Rick: The question is, are we going to generate more business for the underground market. The fact is this change is only going to affect about 70,000 patients who are taken care of by caregivers. We just had the Anderson Economic Group come out with a study that shows everyone lives about 20 miles away from dispensaries. They were using caregivers while they already had the option of the regulated market. They already had both choices available to them.
I don’t think there will be any use changes whatsoever. I also don’t think there’s going to be purchase location changes, because the caregivers are not going to stop growing for five patients. They’re not. They’re going to make accidental criminals out of innocent citizens by changing a law that doesn’t need to be changed. In a way that’s nonsensical and doesn’t favor the average guy.
Jamie: As the commercial system becomes more competitive, a few more people will use it. Whatever works for everybody.
Joe: The commercial system also feeds the underground market, because there’s many people that go to a dispensary that’s next door to their house, buys an ounce of weed, goes and sells it to their friend.
Grown In: How do people get to know an underground dealer?
Debra: Anywhere you go, if you know someone who smokes weed, you know a dealer.
Joe: Anyone want to buy a joint?
Rick: The underground market is really the people you eat pizza with, your fantasy football team, the person you carpool with to little league, the mom of the kid next door.

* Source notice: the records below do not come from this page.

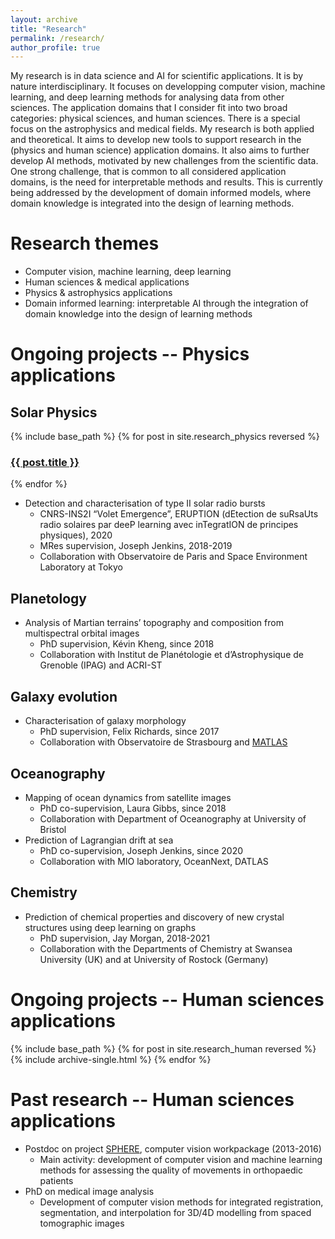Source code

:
 ```yaml
---
layout: archive
title: "Research"
permalink: /research/
author_profile: true
---
```


My research is in data science and AI for scientific applications.
It is by nature interdisciplinary.
It focuses on developping computer vision, machine learning, and deep learning methods for analysing data from other sciences.
The application domains that I consider fit into two broad categories: physical sciences, and human sciences.
There is a special focus on the astrophysics and medical fields.
My research is both applied and theoretical. It aims to develop new tools to support research in the (physics and human science) application domains.
It also aims to further develop AI methods, motivated by new challenges from the scientific data.
One strong challenge, that is common to all considered application domains, is the need for interpretable methods and results.
This is currently being addressed by the development of domain informed models, where domain knowledge is integrated into the design of learning methods.

Research themes
======
* Computer vision, machine learning, deep learning
* Human sciences & medical applications
* Physics & astrophysics applications
* Domain informed learning: interpretable AI through the integration of domain knowledge into the design of learning methods

Ongoing projects -- Physics applications
======

Solar Physics
------

{% include base_path %}
{% for post in site.research_physics reversed %}
  <div class="project">
    <h3><a href="{{ post.url }}">{{ post.title }}</a></h3>
  </div>
{% endfor %}

* Detection and characterisation of type II solar radio bursts
    * CNRS-INS2I “Volet Emergence”, ERUPTION (dEtection de suRsaUts radio solaires par deeP learning avec inTegratION de principes physiques), 2020
    * MRes supervision, Joseph Jenkins, 2018-2019
    * Collaboration with Observatoire de Paris and Space Environment Laboratory at Tokyo

Planetology
------
* Analysis of Martian terrains’ topography and composition from multispectral orbital images
    * PhD supervision, Kévin Kheng, since 2018
    * Collaboration with Institut de Planétologie et d’Astrophysique de Grenoble (IPAG) and ACRI-ST

Galaxy evolution
------
* Characterisation of galaxy morphology
    * PhD supervision, Felix Richards, since 2017
    * Collaboration with Observatoire de Strasbourg and [MATLAS](http://obas-matlas.u-strasbg.fr/WP/)

Oceanography
------
* Mapping of ocean dynamics from satellite images
    * PhD co-supervision, Laura Gibbs, since 2018
    * Collaboration with Department of Oceanography at University of Bristol
* Prediction of Lagrangian drift at sea
    * PhD co-supervision, Joseph Jenkins, since 2020
    * Collaboration with MIO laboratory, OceanNext, DATLAS

Chemistry
------
*	Prediction of chemical properties and discovery of new crystal structures using deep learning on graphs
    * PhD supervision, Jay Morgan, 2018-2021
    * Collaboration with the Departments of Chemistry at Swansea University (UK) and at University of Rostock (Germany)

Ongoing projects -- Human sciences applications
======

{% include base_path %}
{% for post in site.research_human reversed %}
  {% include archive-single.html %}
{% endfor %}


Past research -- Human sciences applications
======
* Postdoc on project [SPHERE](https://research-information.bris.ac.uk/en/projects/sphere-epsrc-irc), computer vision workpackage (2013-2016)
    * Main activity: development of computer vision and machine learning methods for assessing the quality of movements in orthopaedic patients
* PhD on medical image analysis
    * Development of computer vision methods for integrated registration, segmentation, and interpolation for 3D/4D modelling from spaced tomographic images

Jamie: It’s the same people who use cannabis.
Rick: That’s why you can never stop it, because it’s us.
Rick: We’re not afraid to break laws. We all broke laws before, we’re currently all breaking federal law. So, we’re not afraid to break law. When governments break laws without our advice, and they make laws that don’t make sense, we have no problem breaking those laws. This is why governments failed during the drug war because they made laws nobody wanted to comply with, not based on science or fact.
Joe: Right. We won that war.
Rick: So, the fact is this is not something that can be legislated away. The legacy of the black market has to slowly change over time, and you’re talking about the change in people’s purchasing habits. Not demographics, a change in employment, a change in anything else. It’s just a slow change over time, and no legislation will hurry it.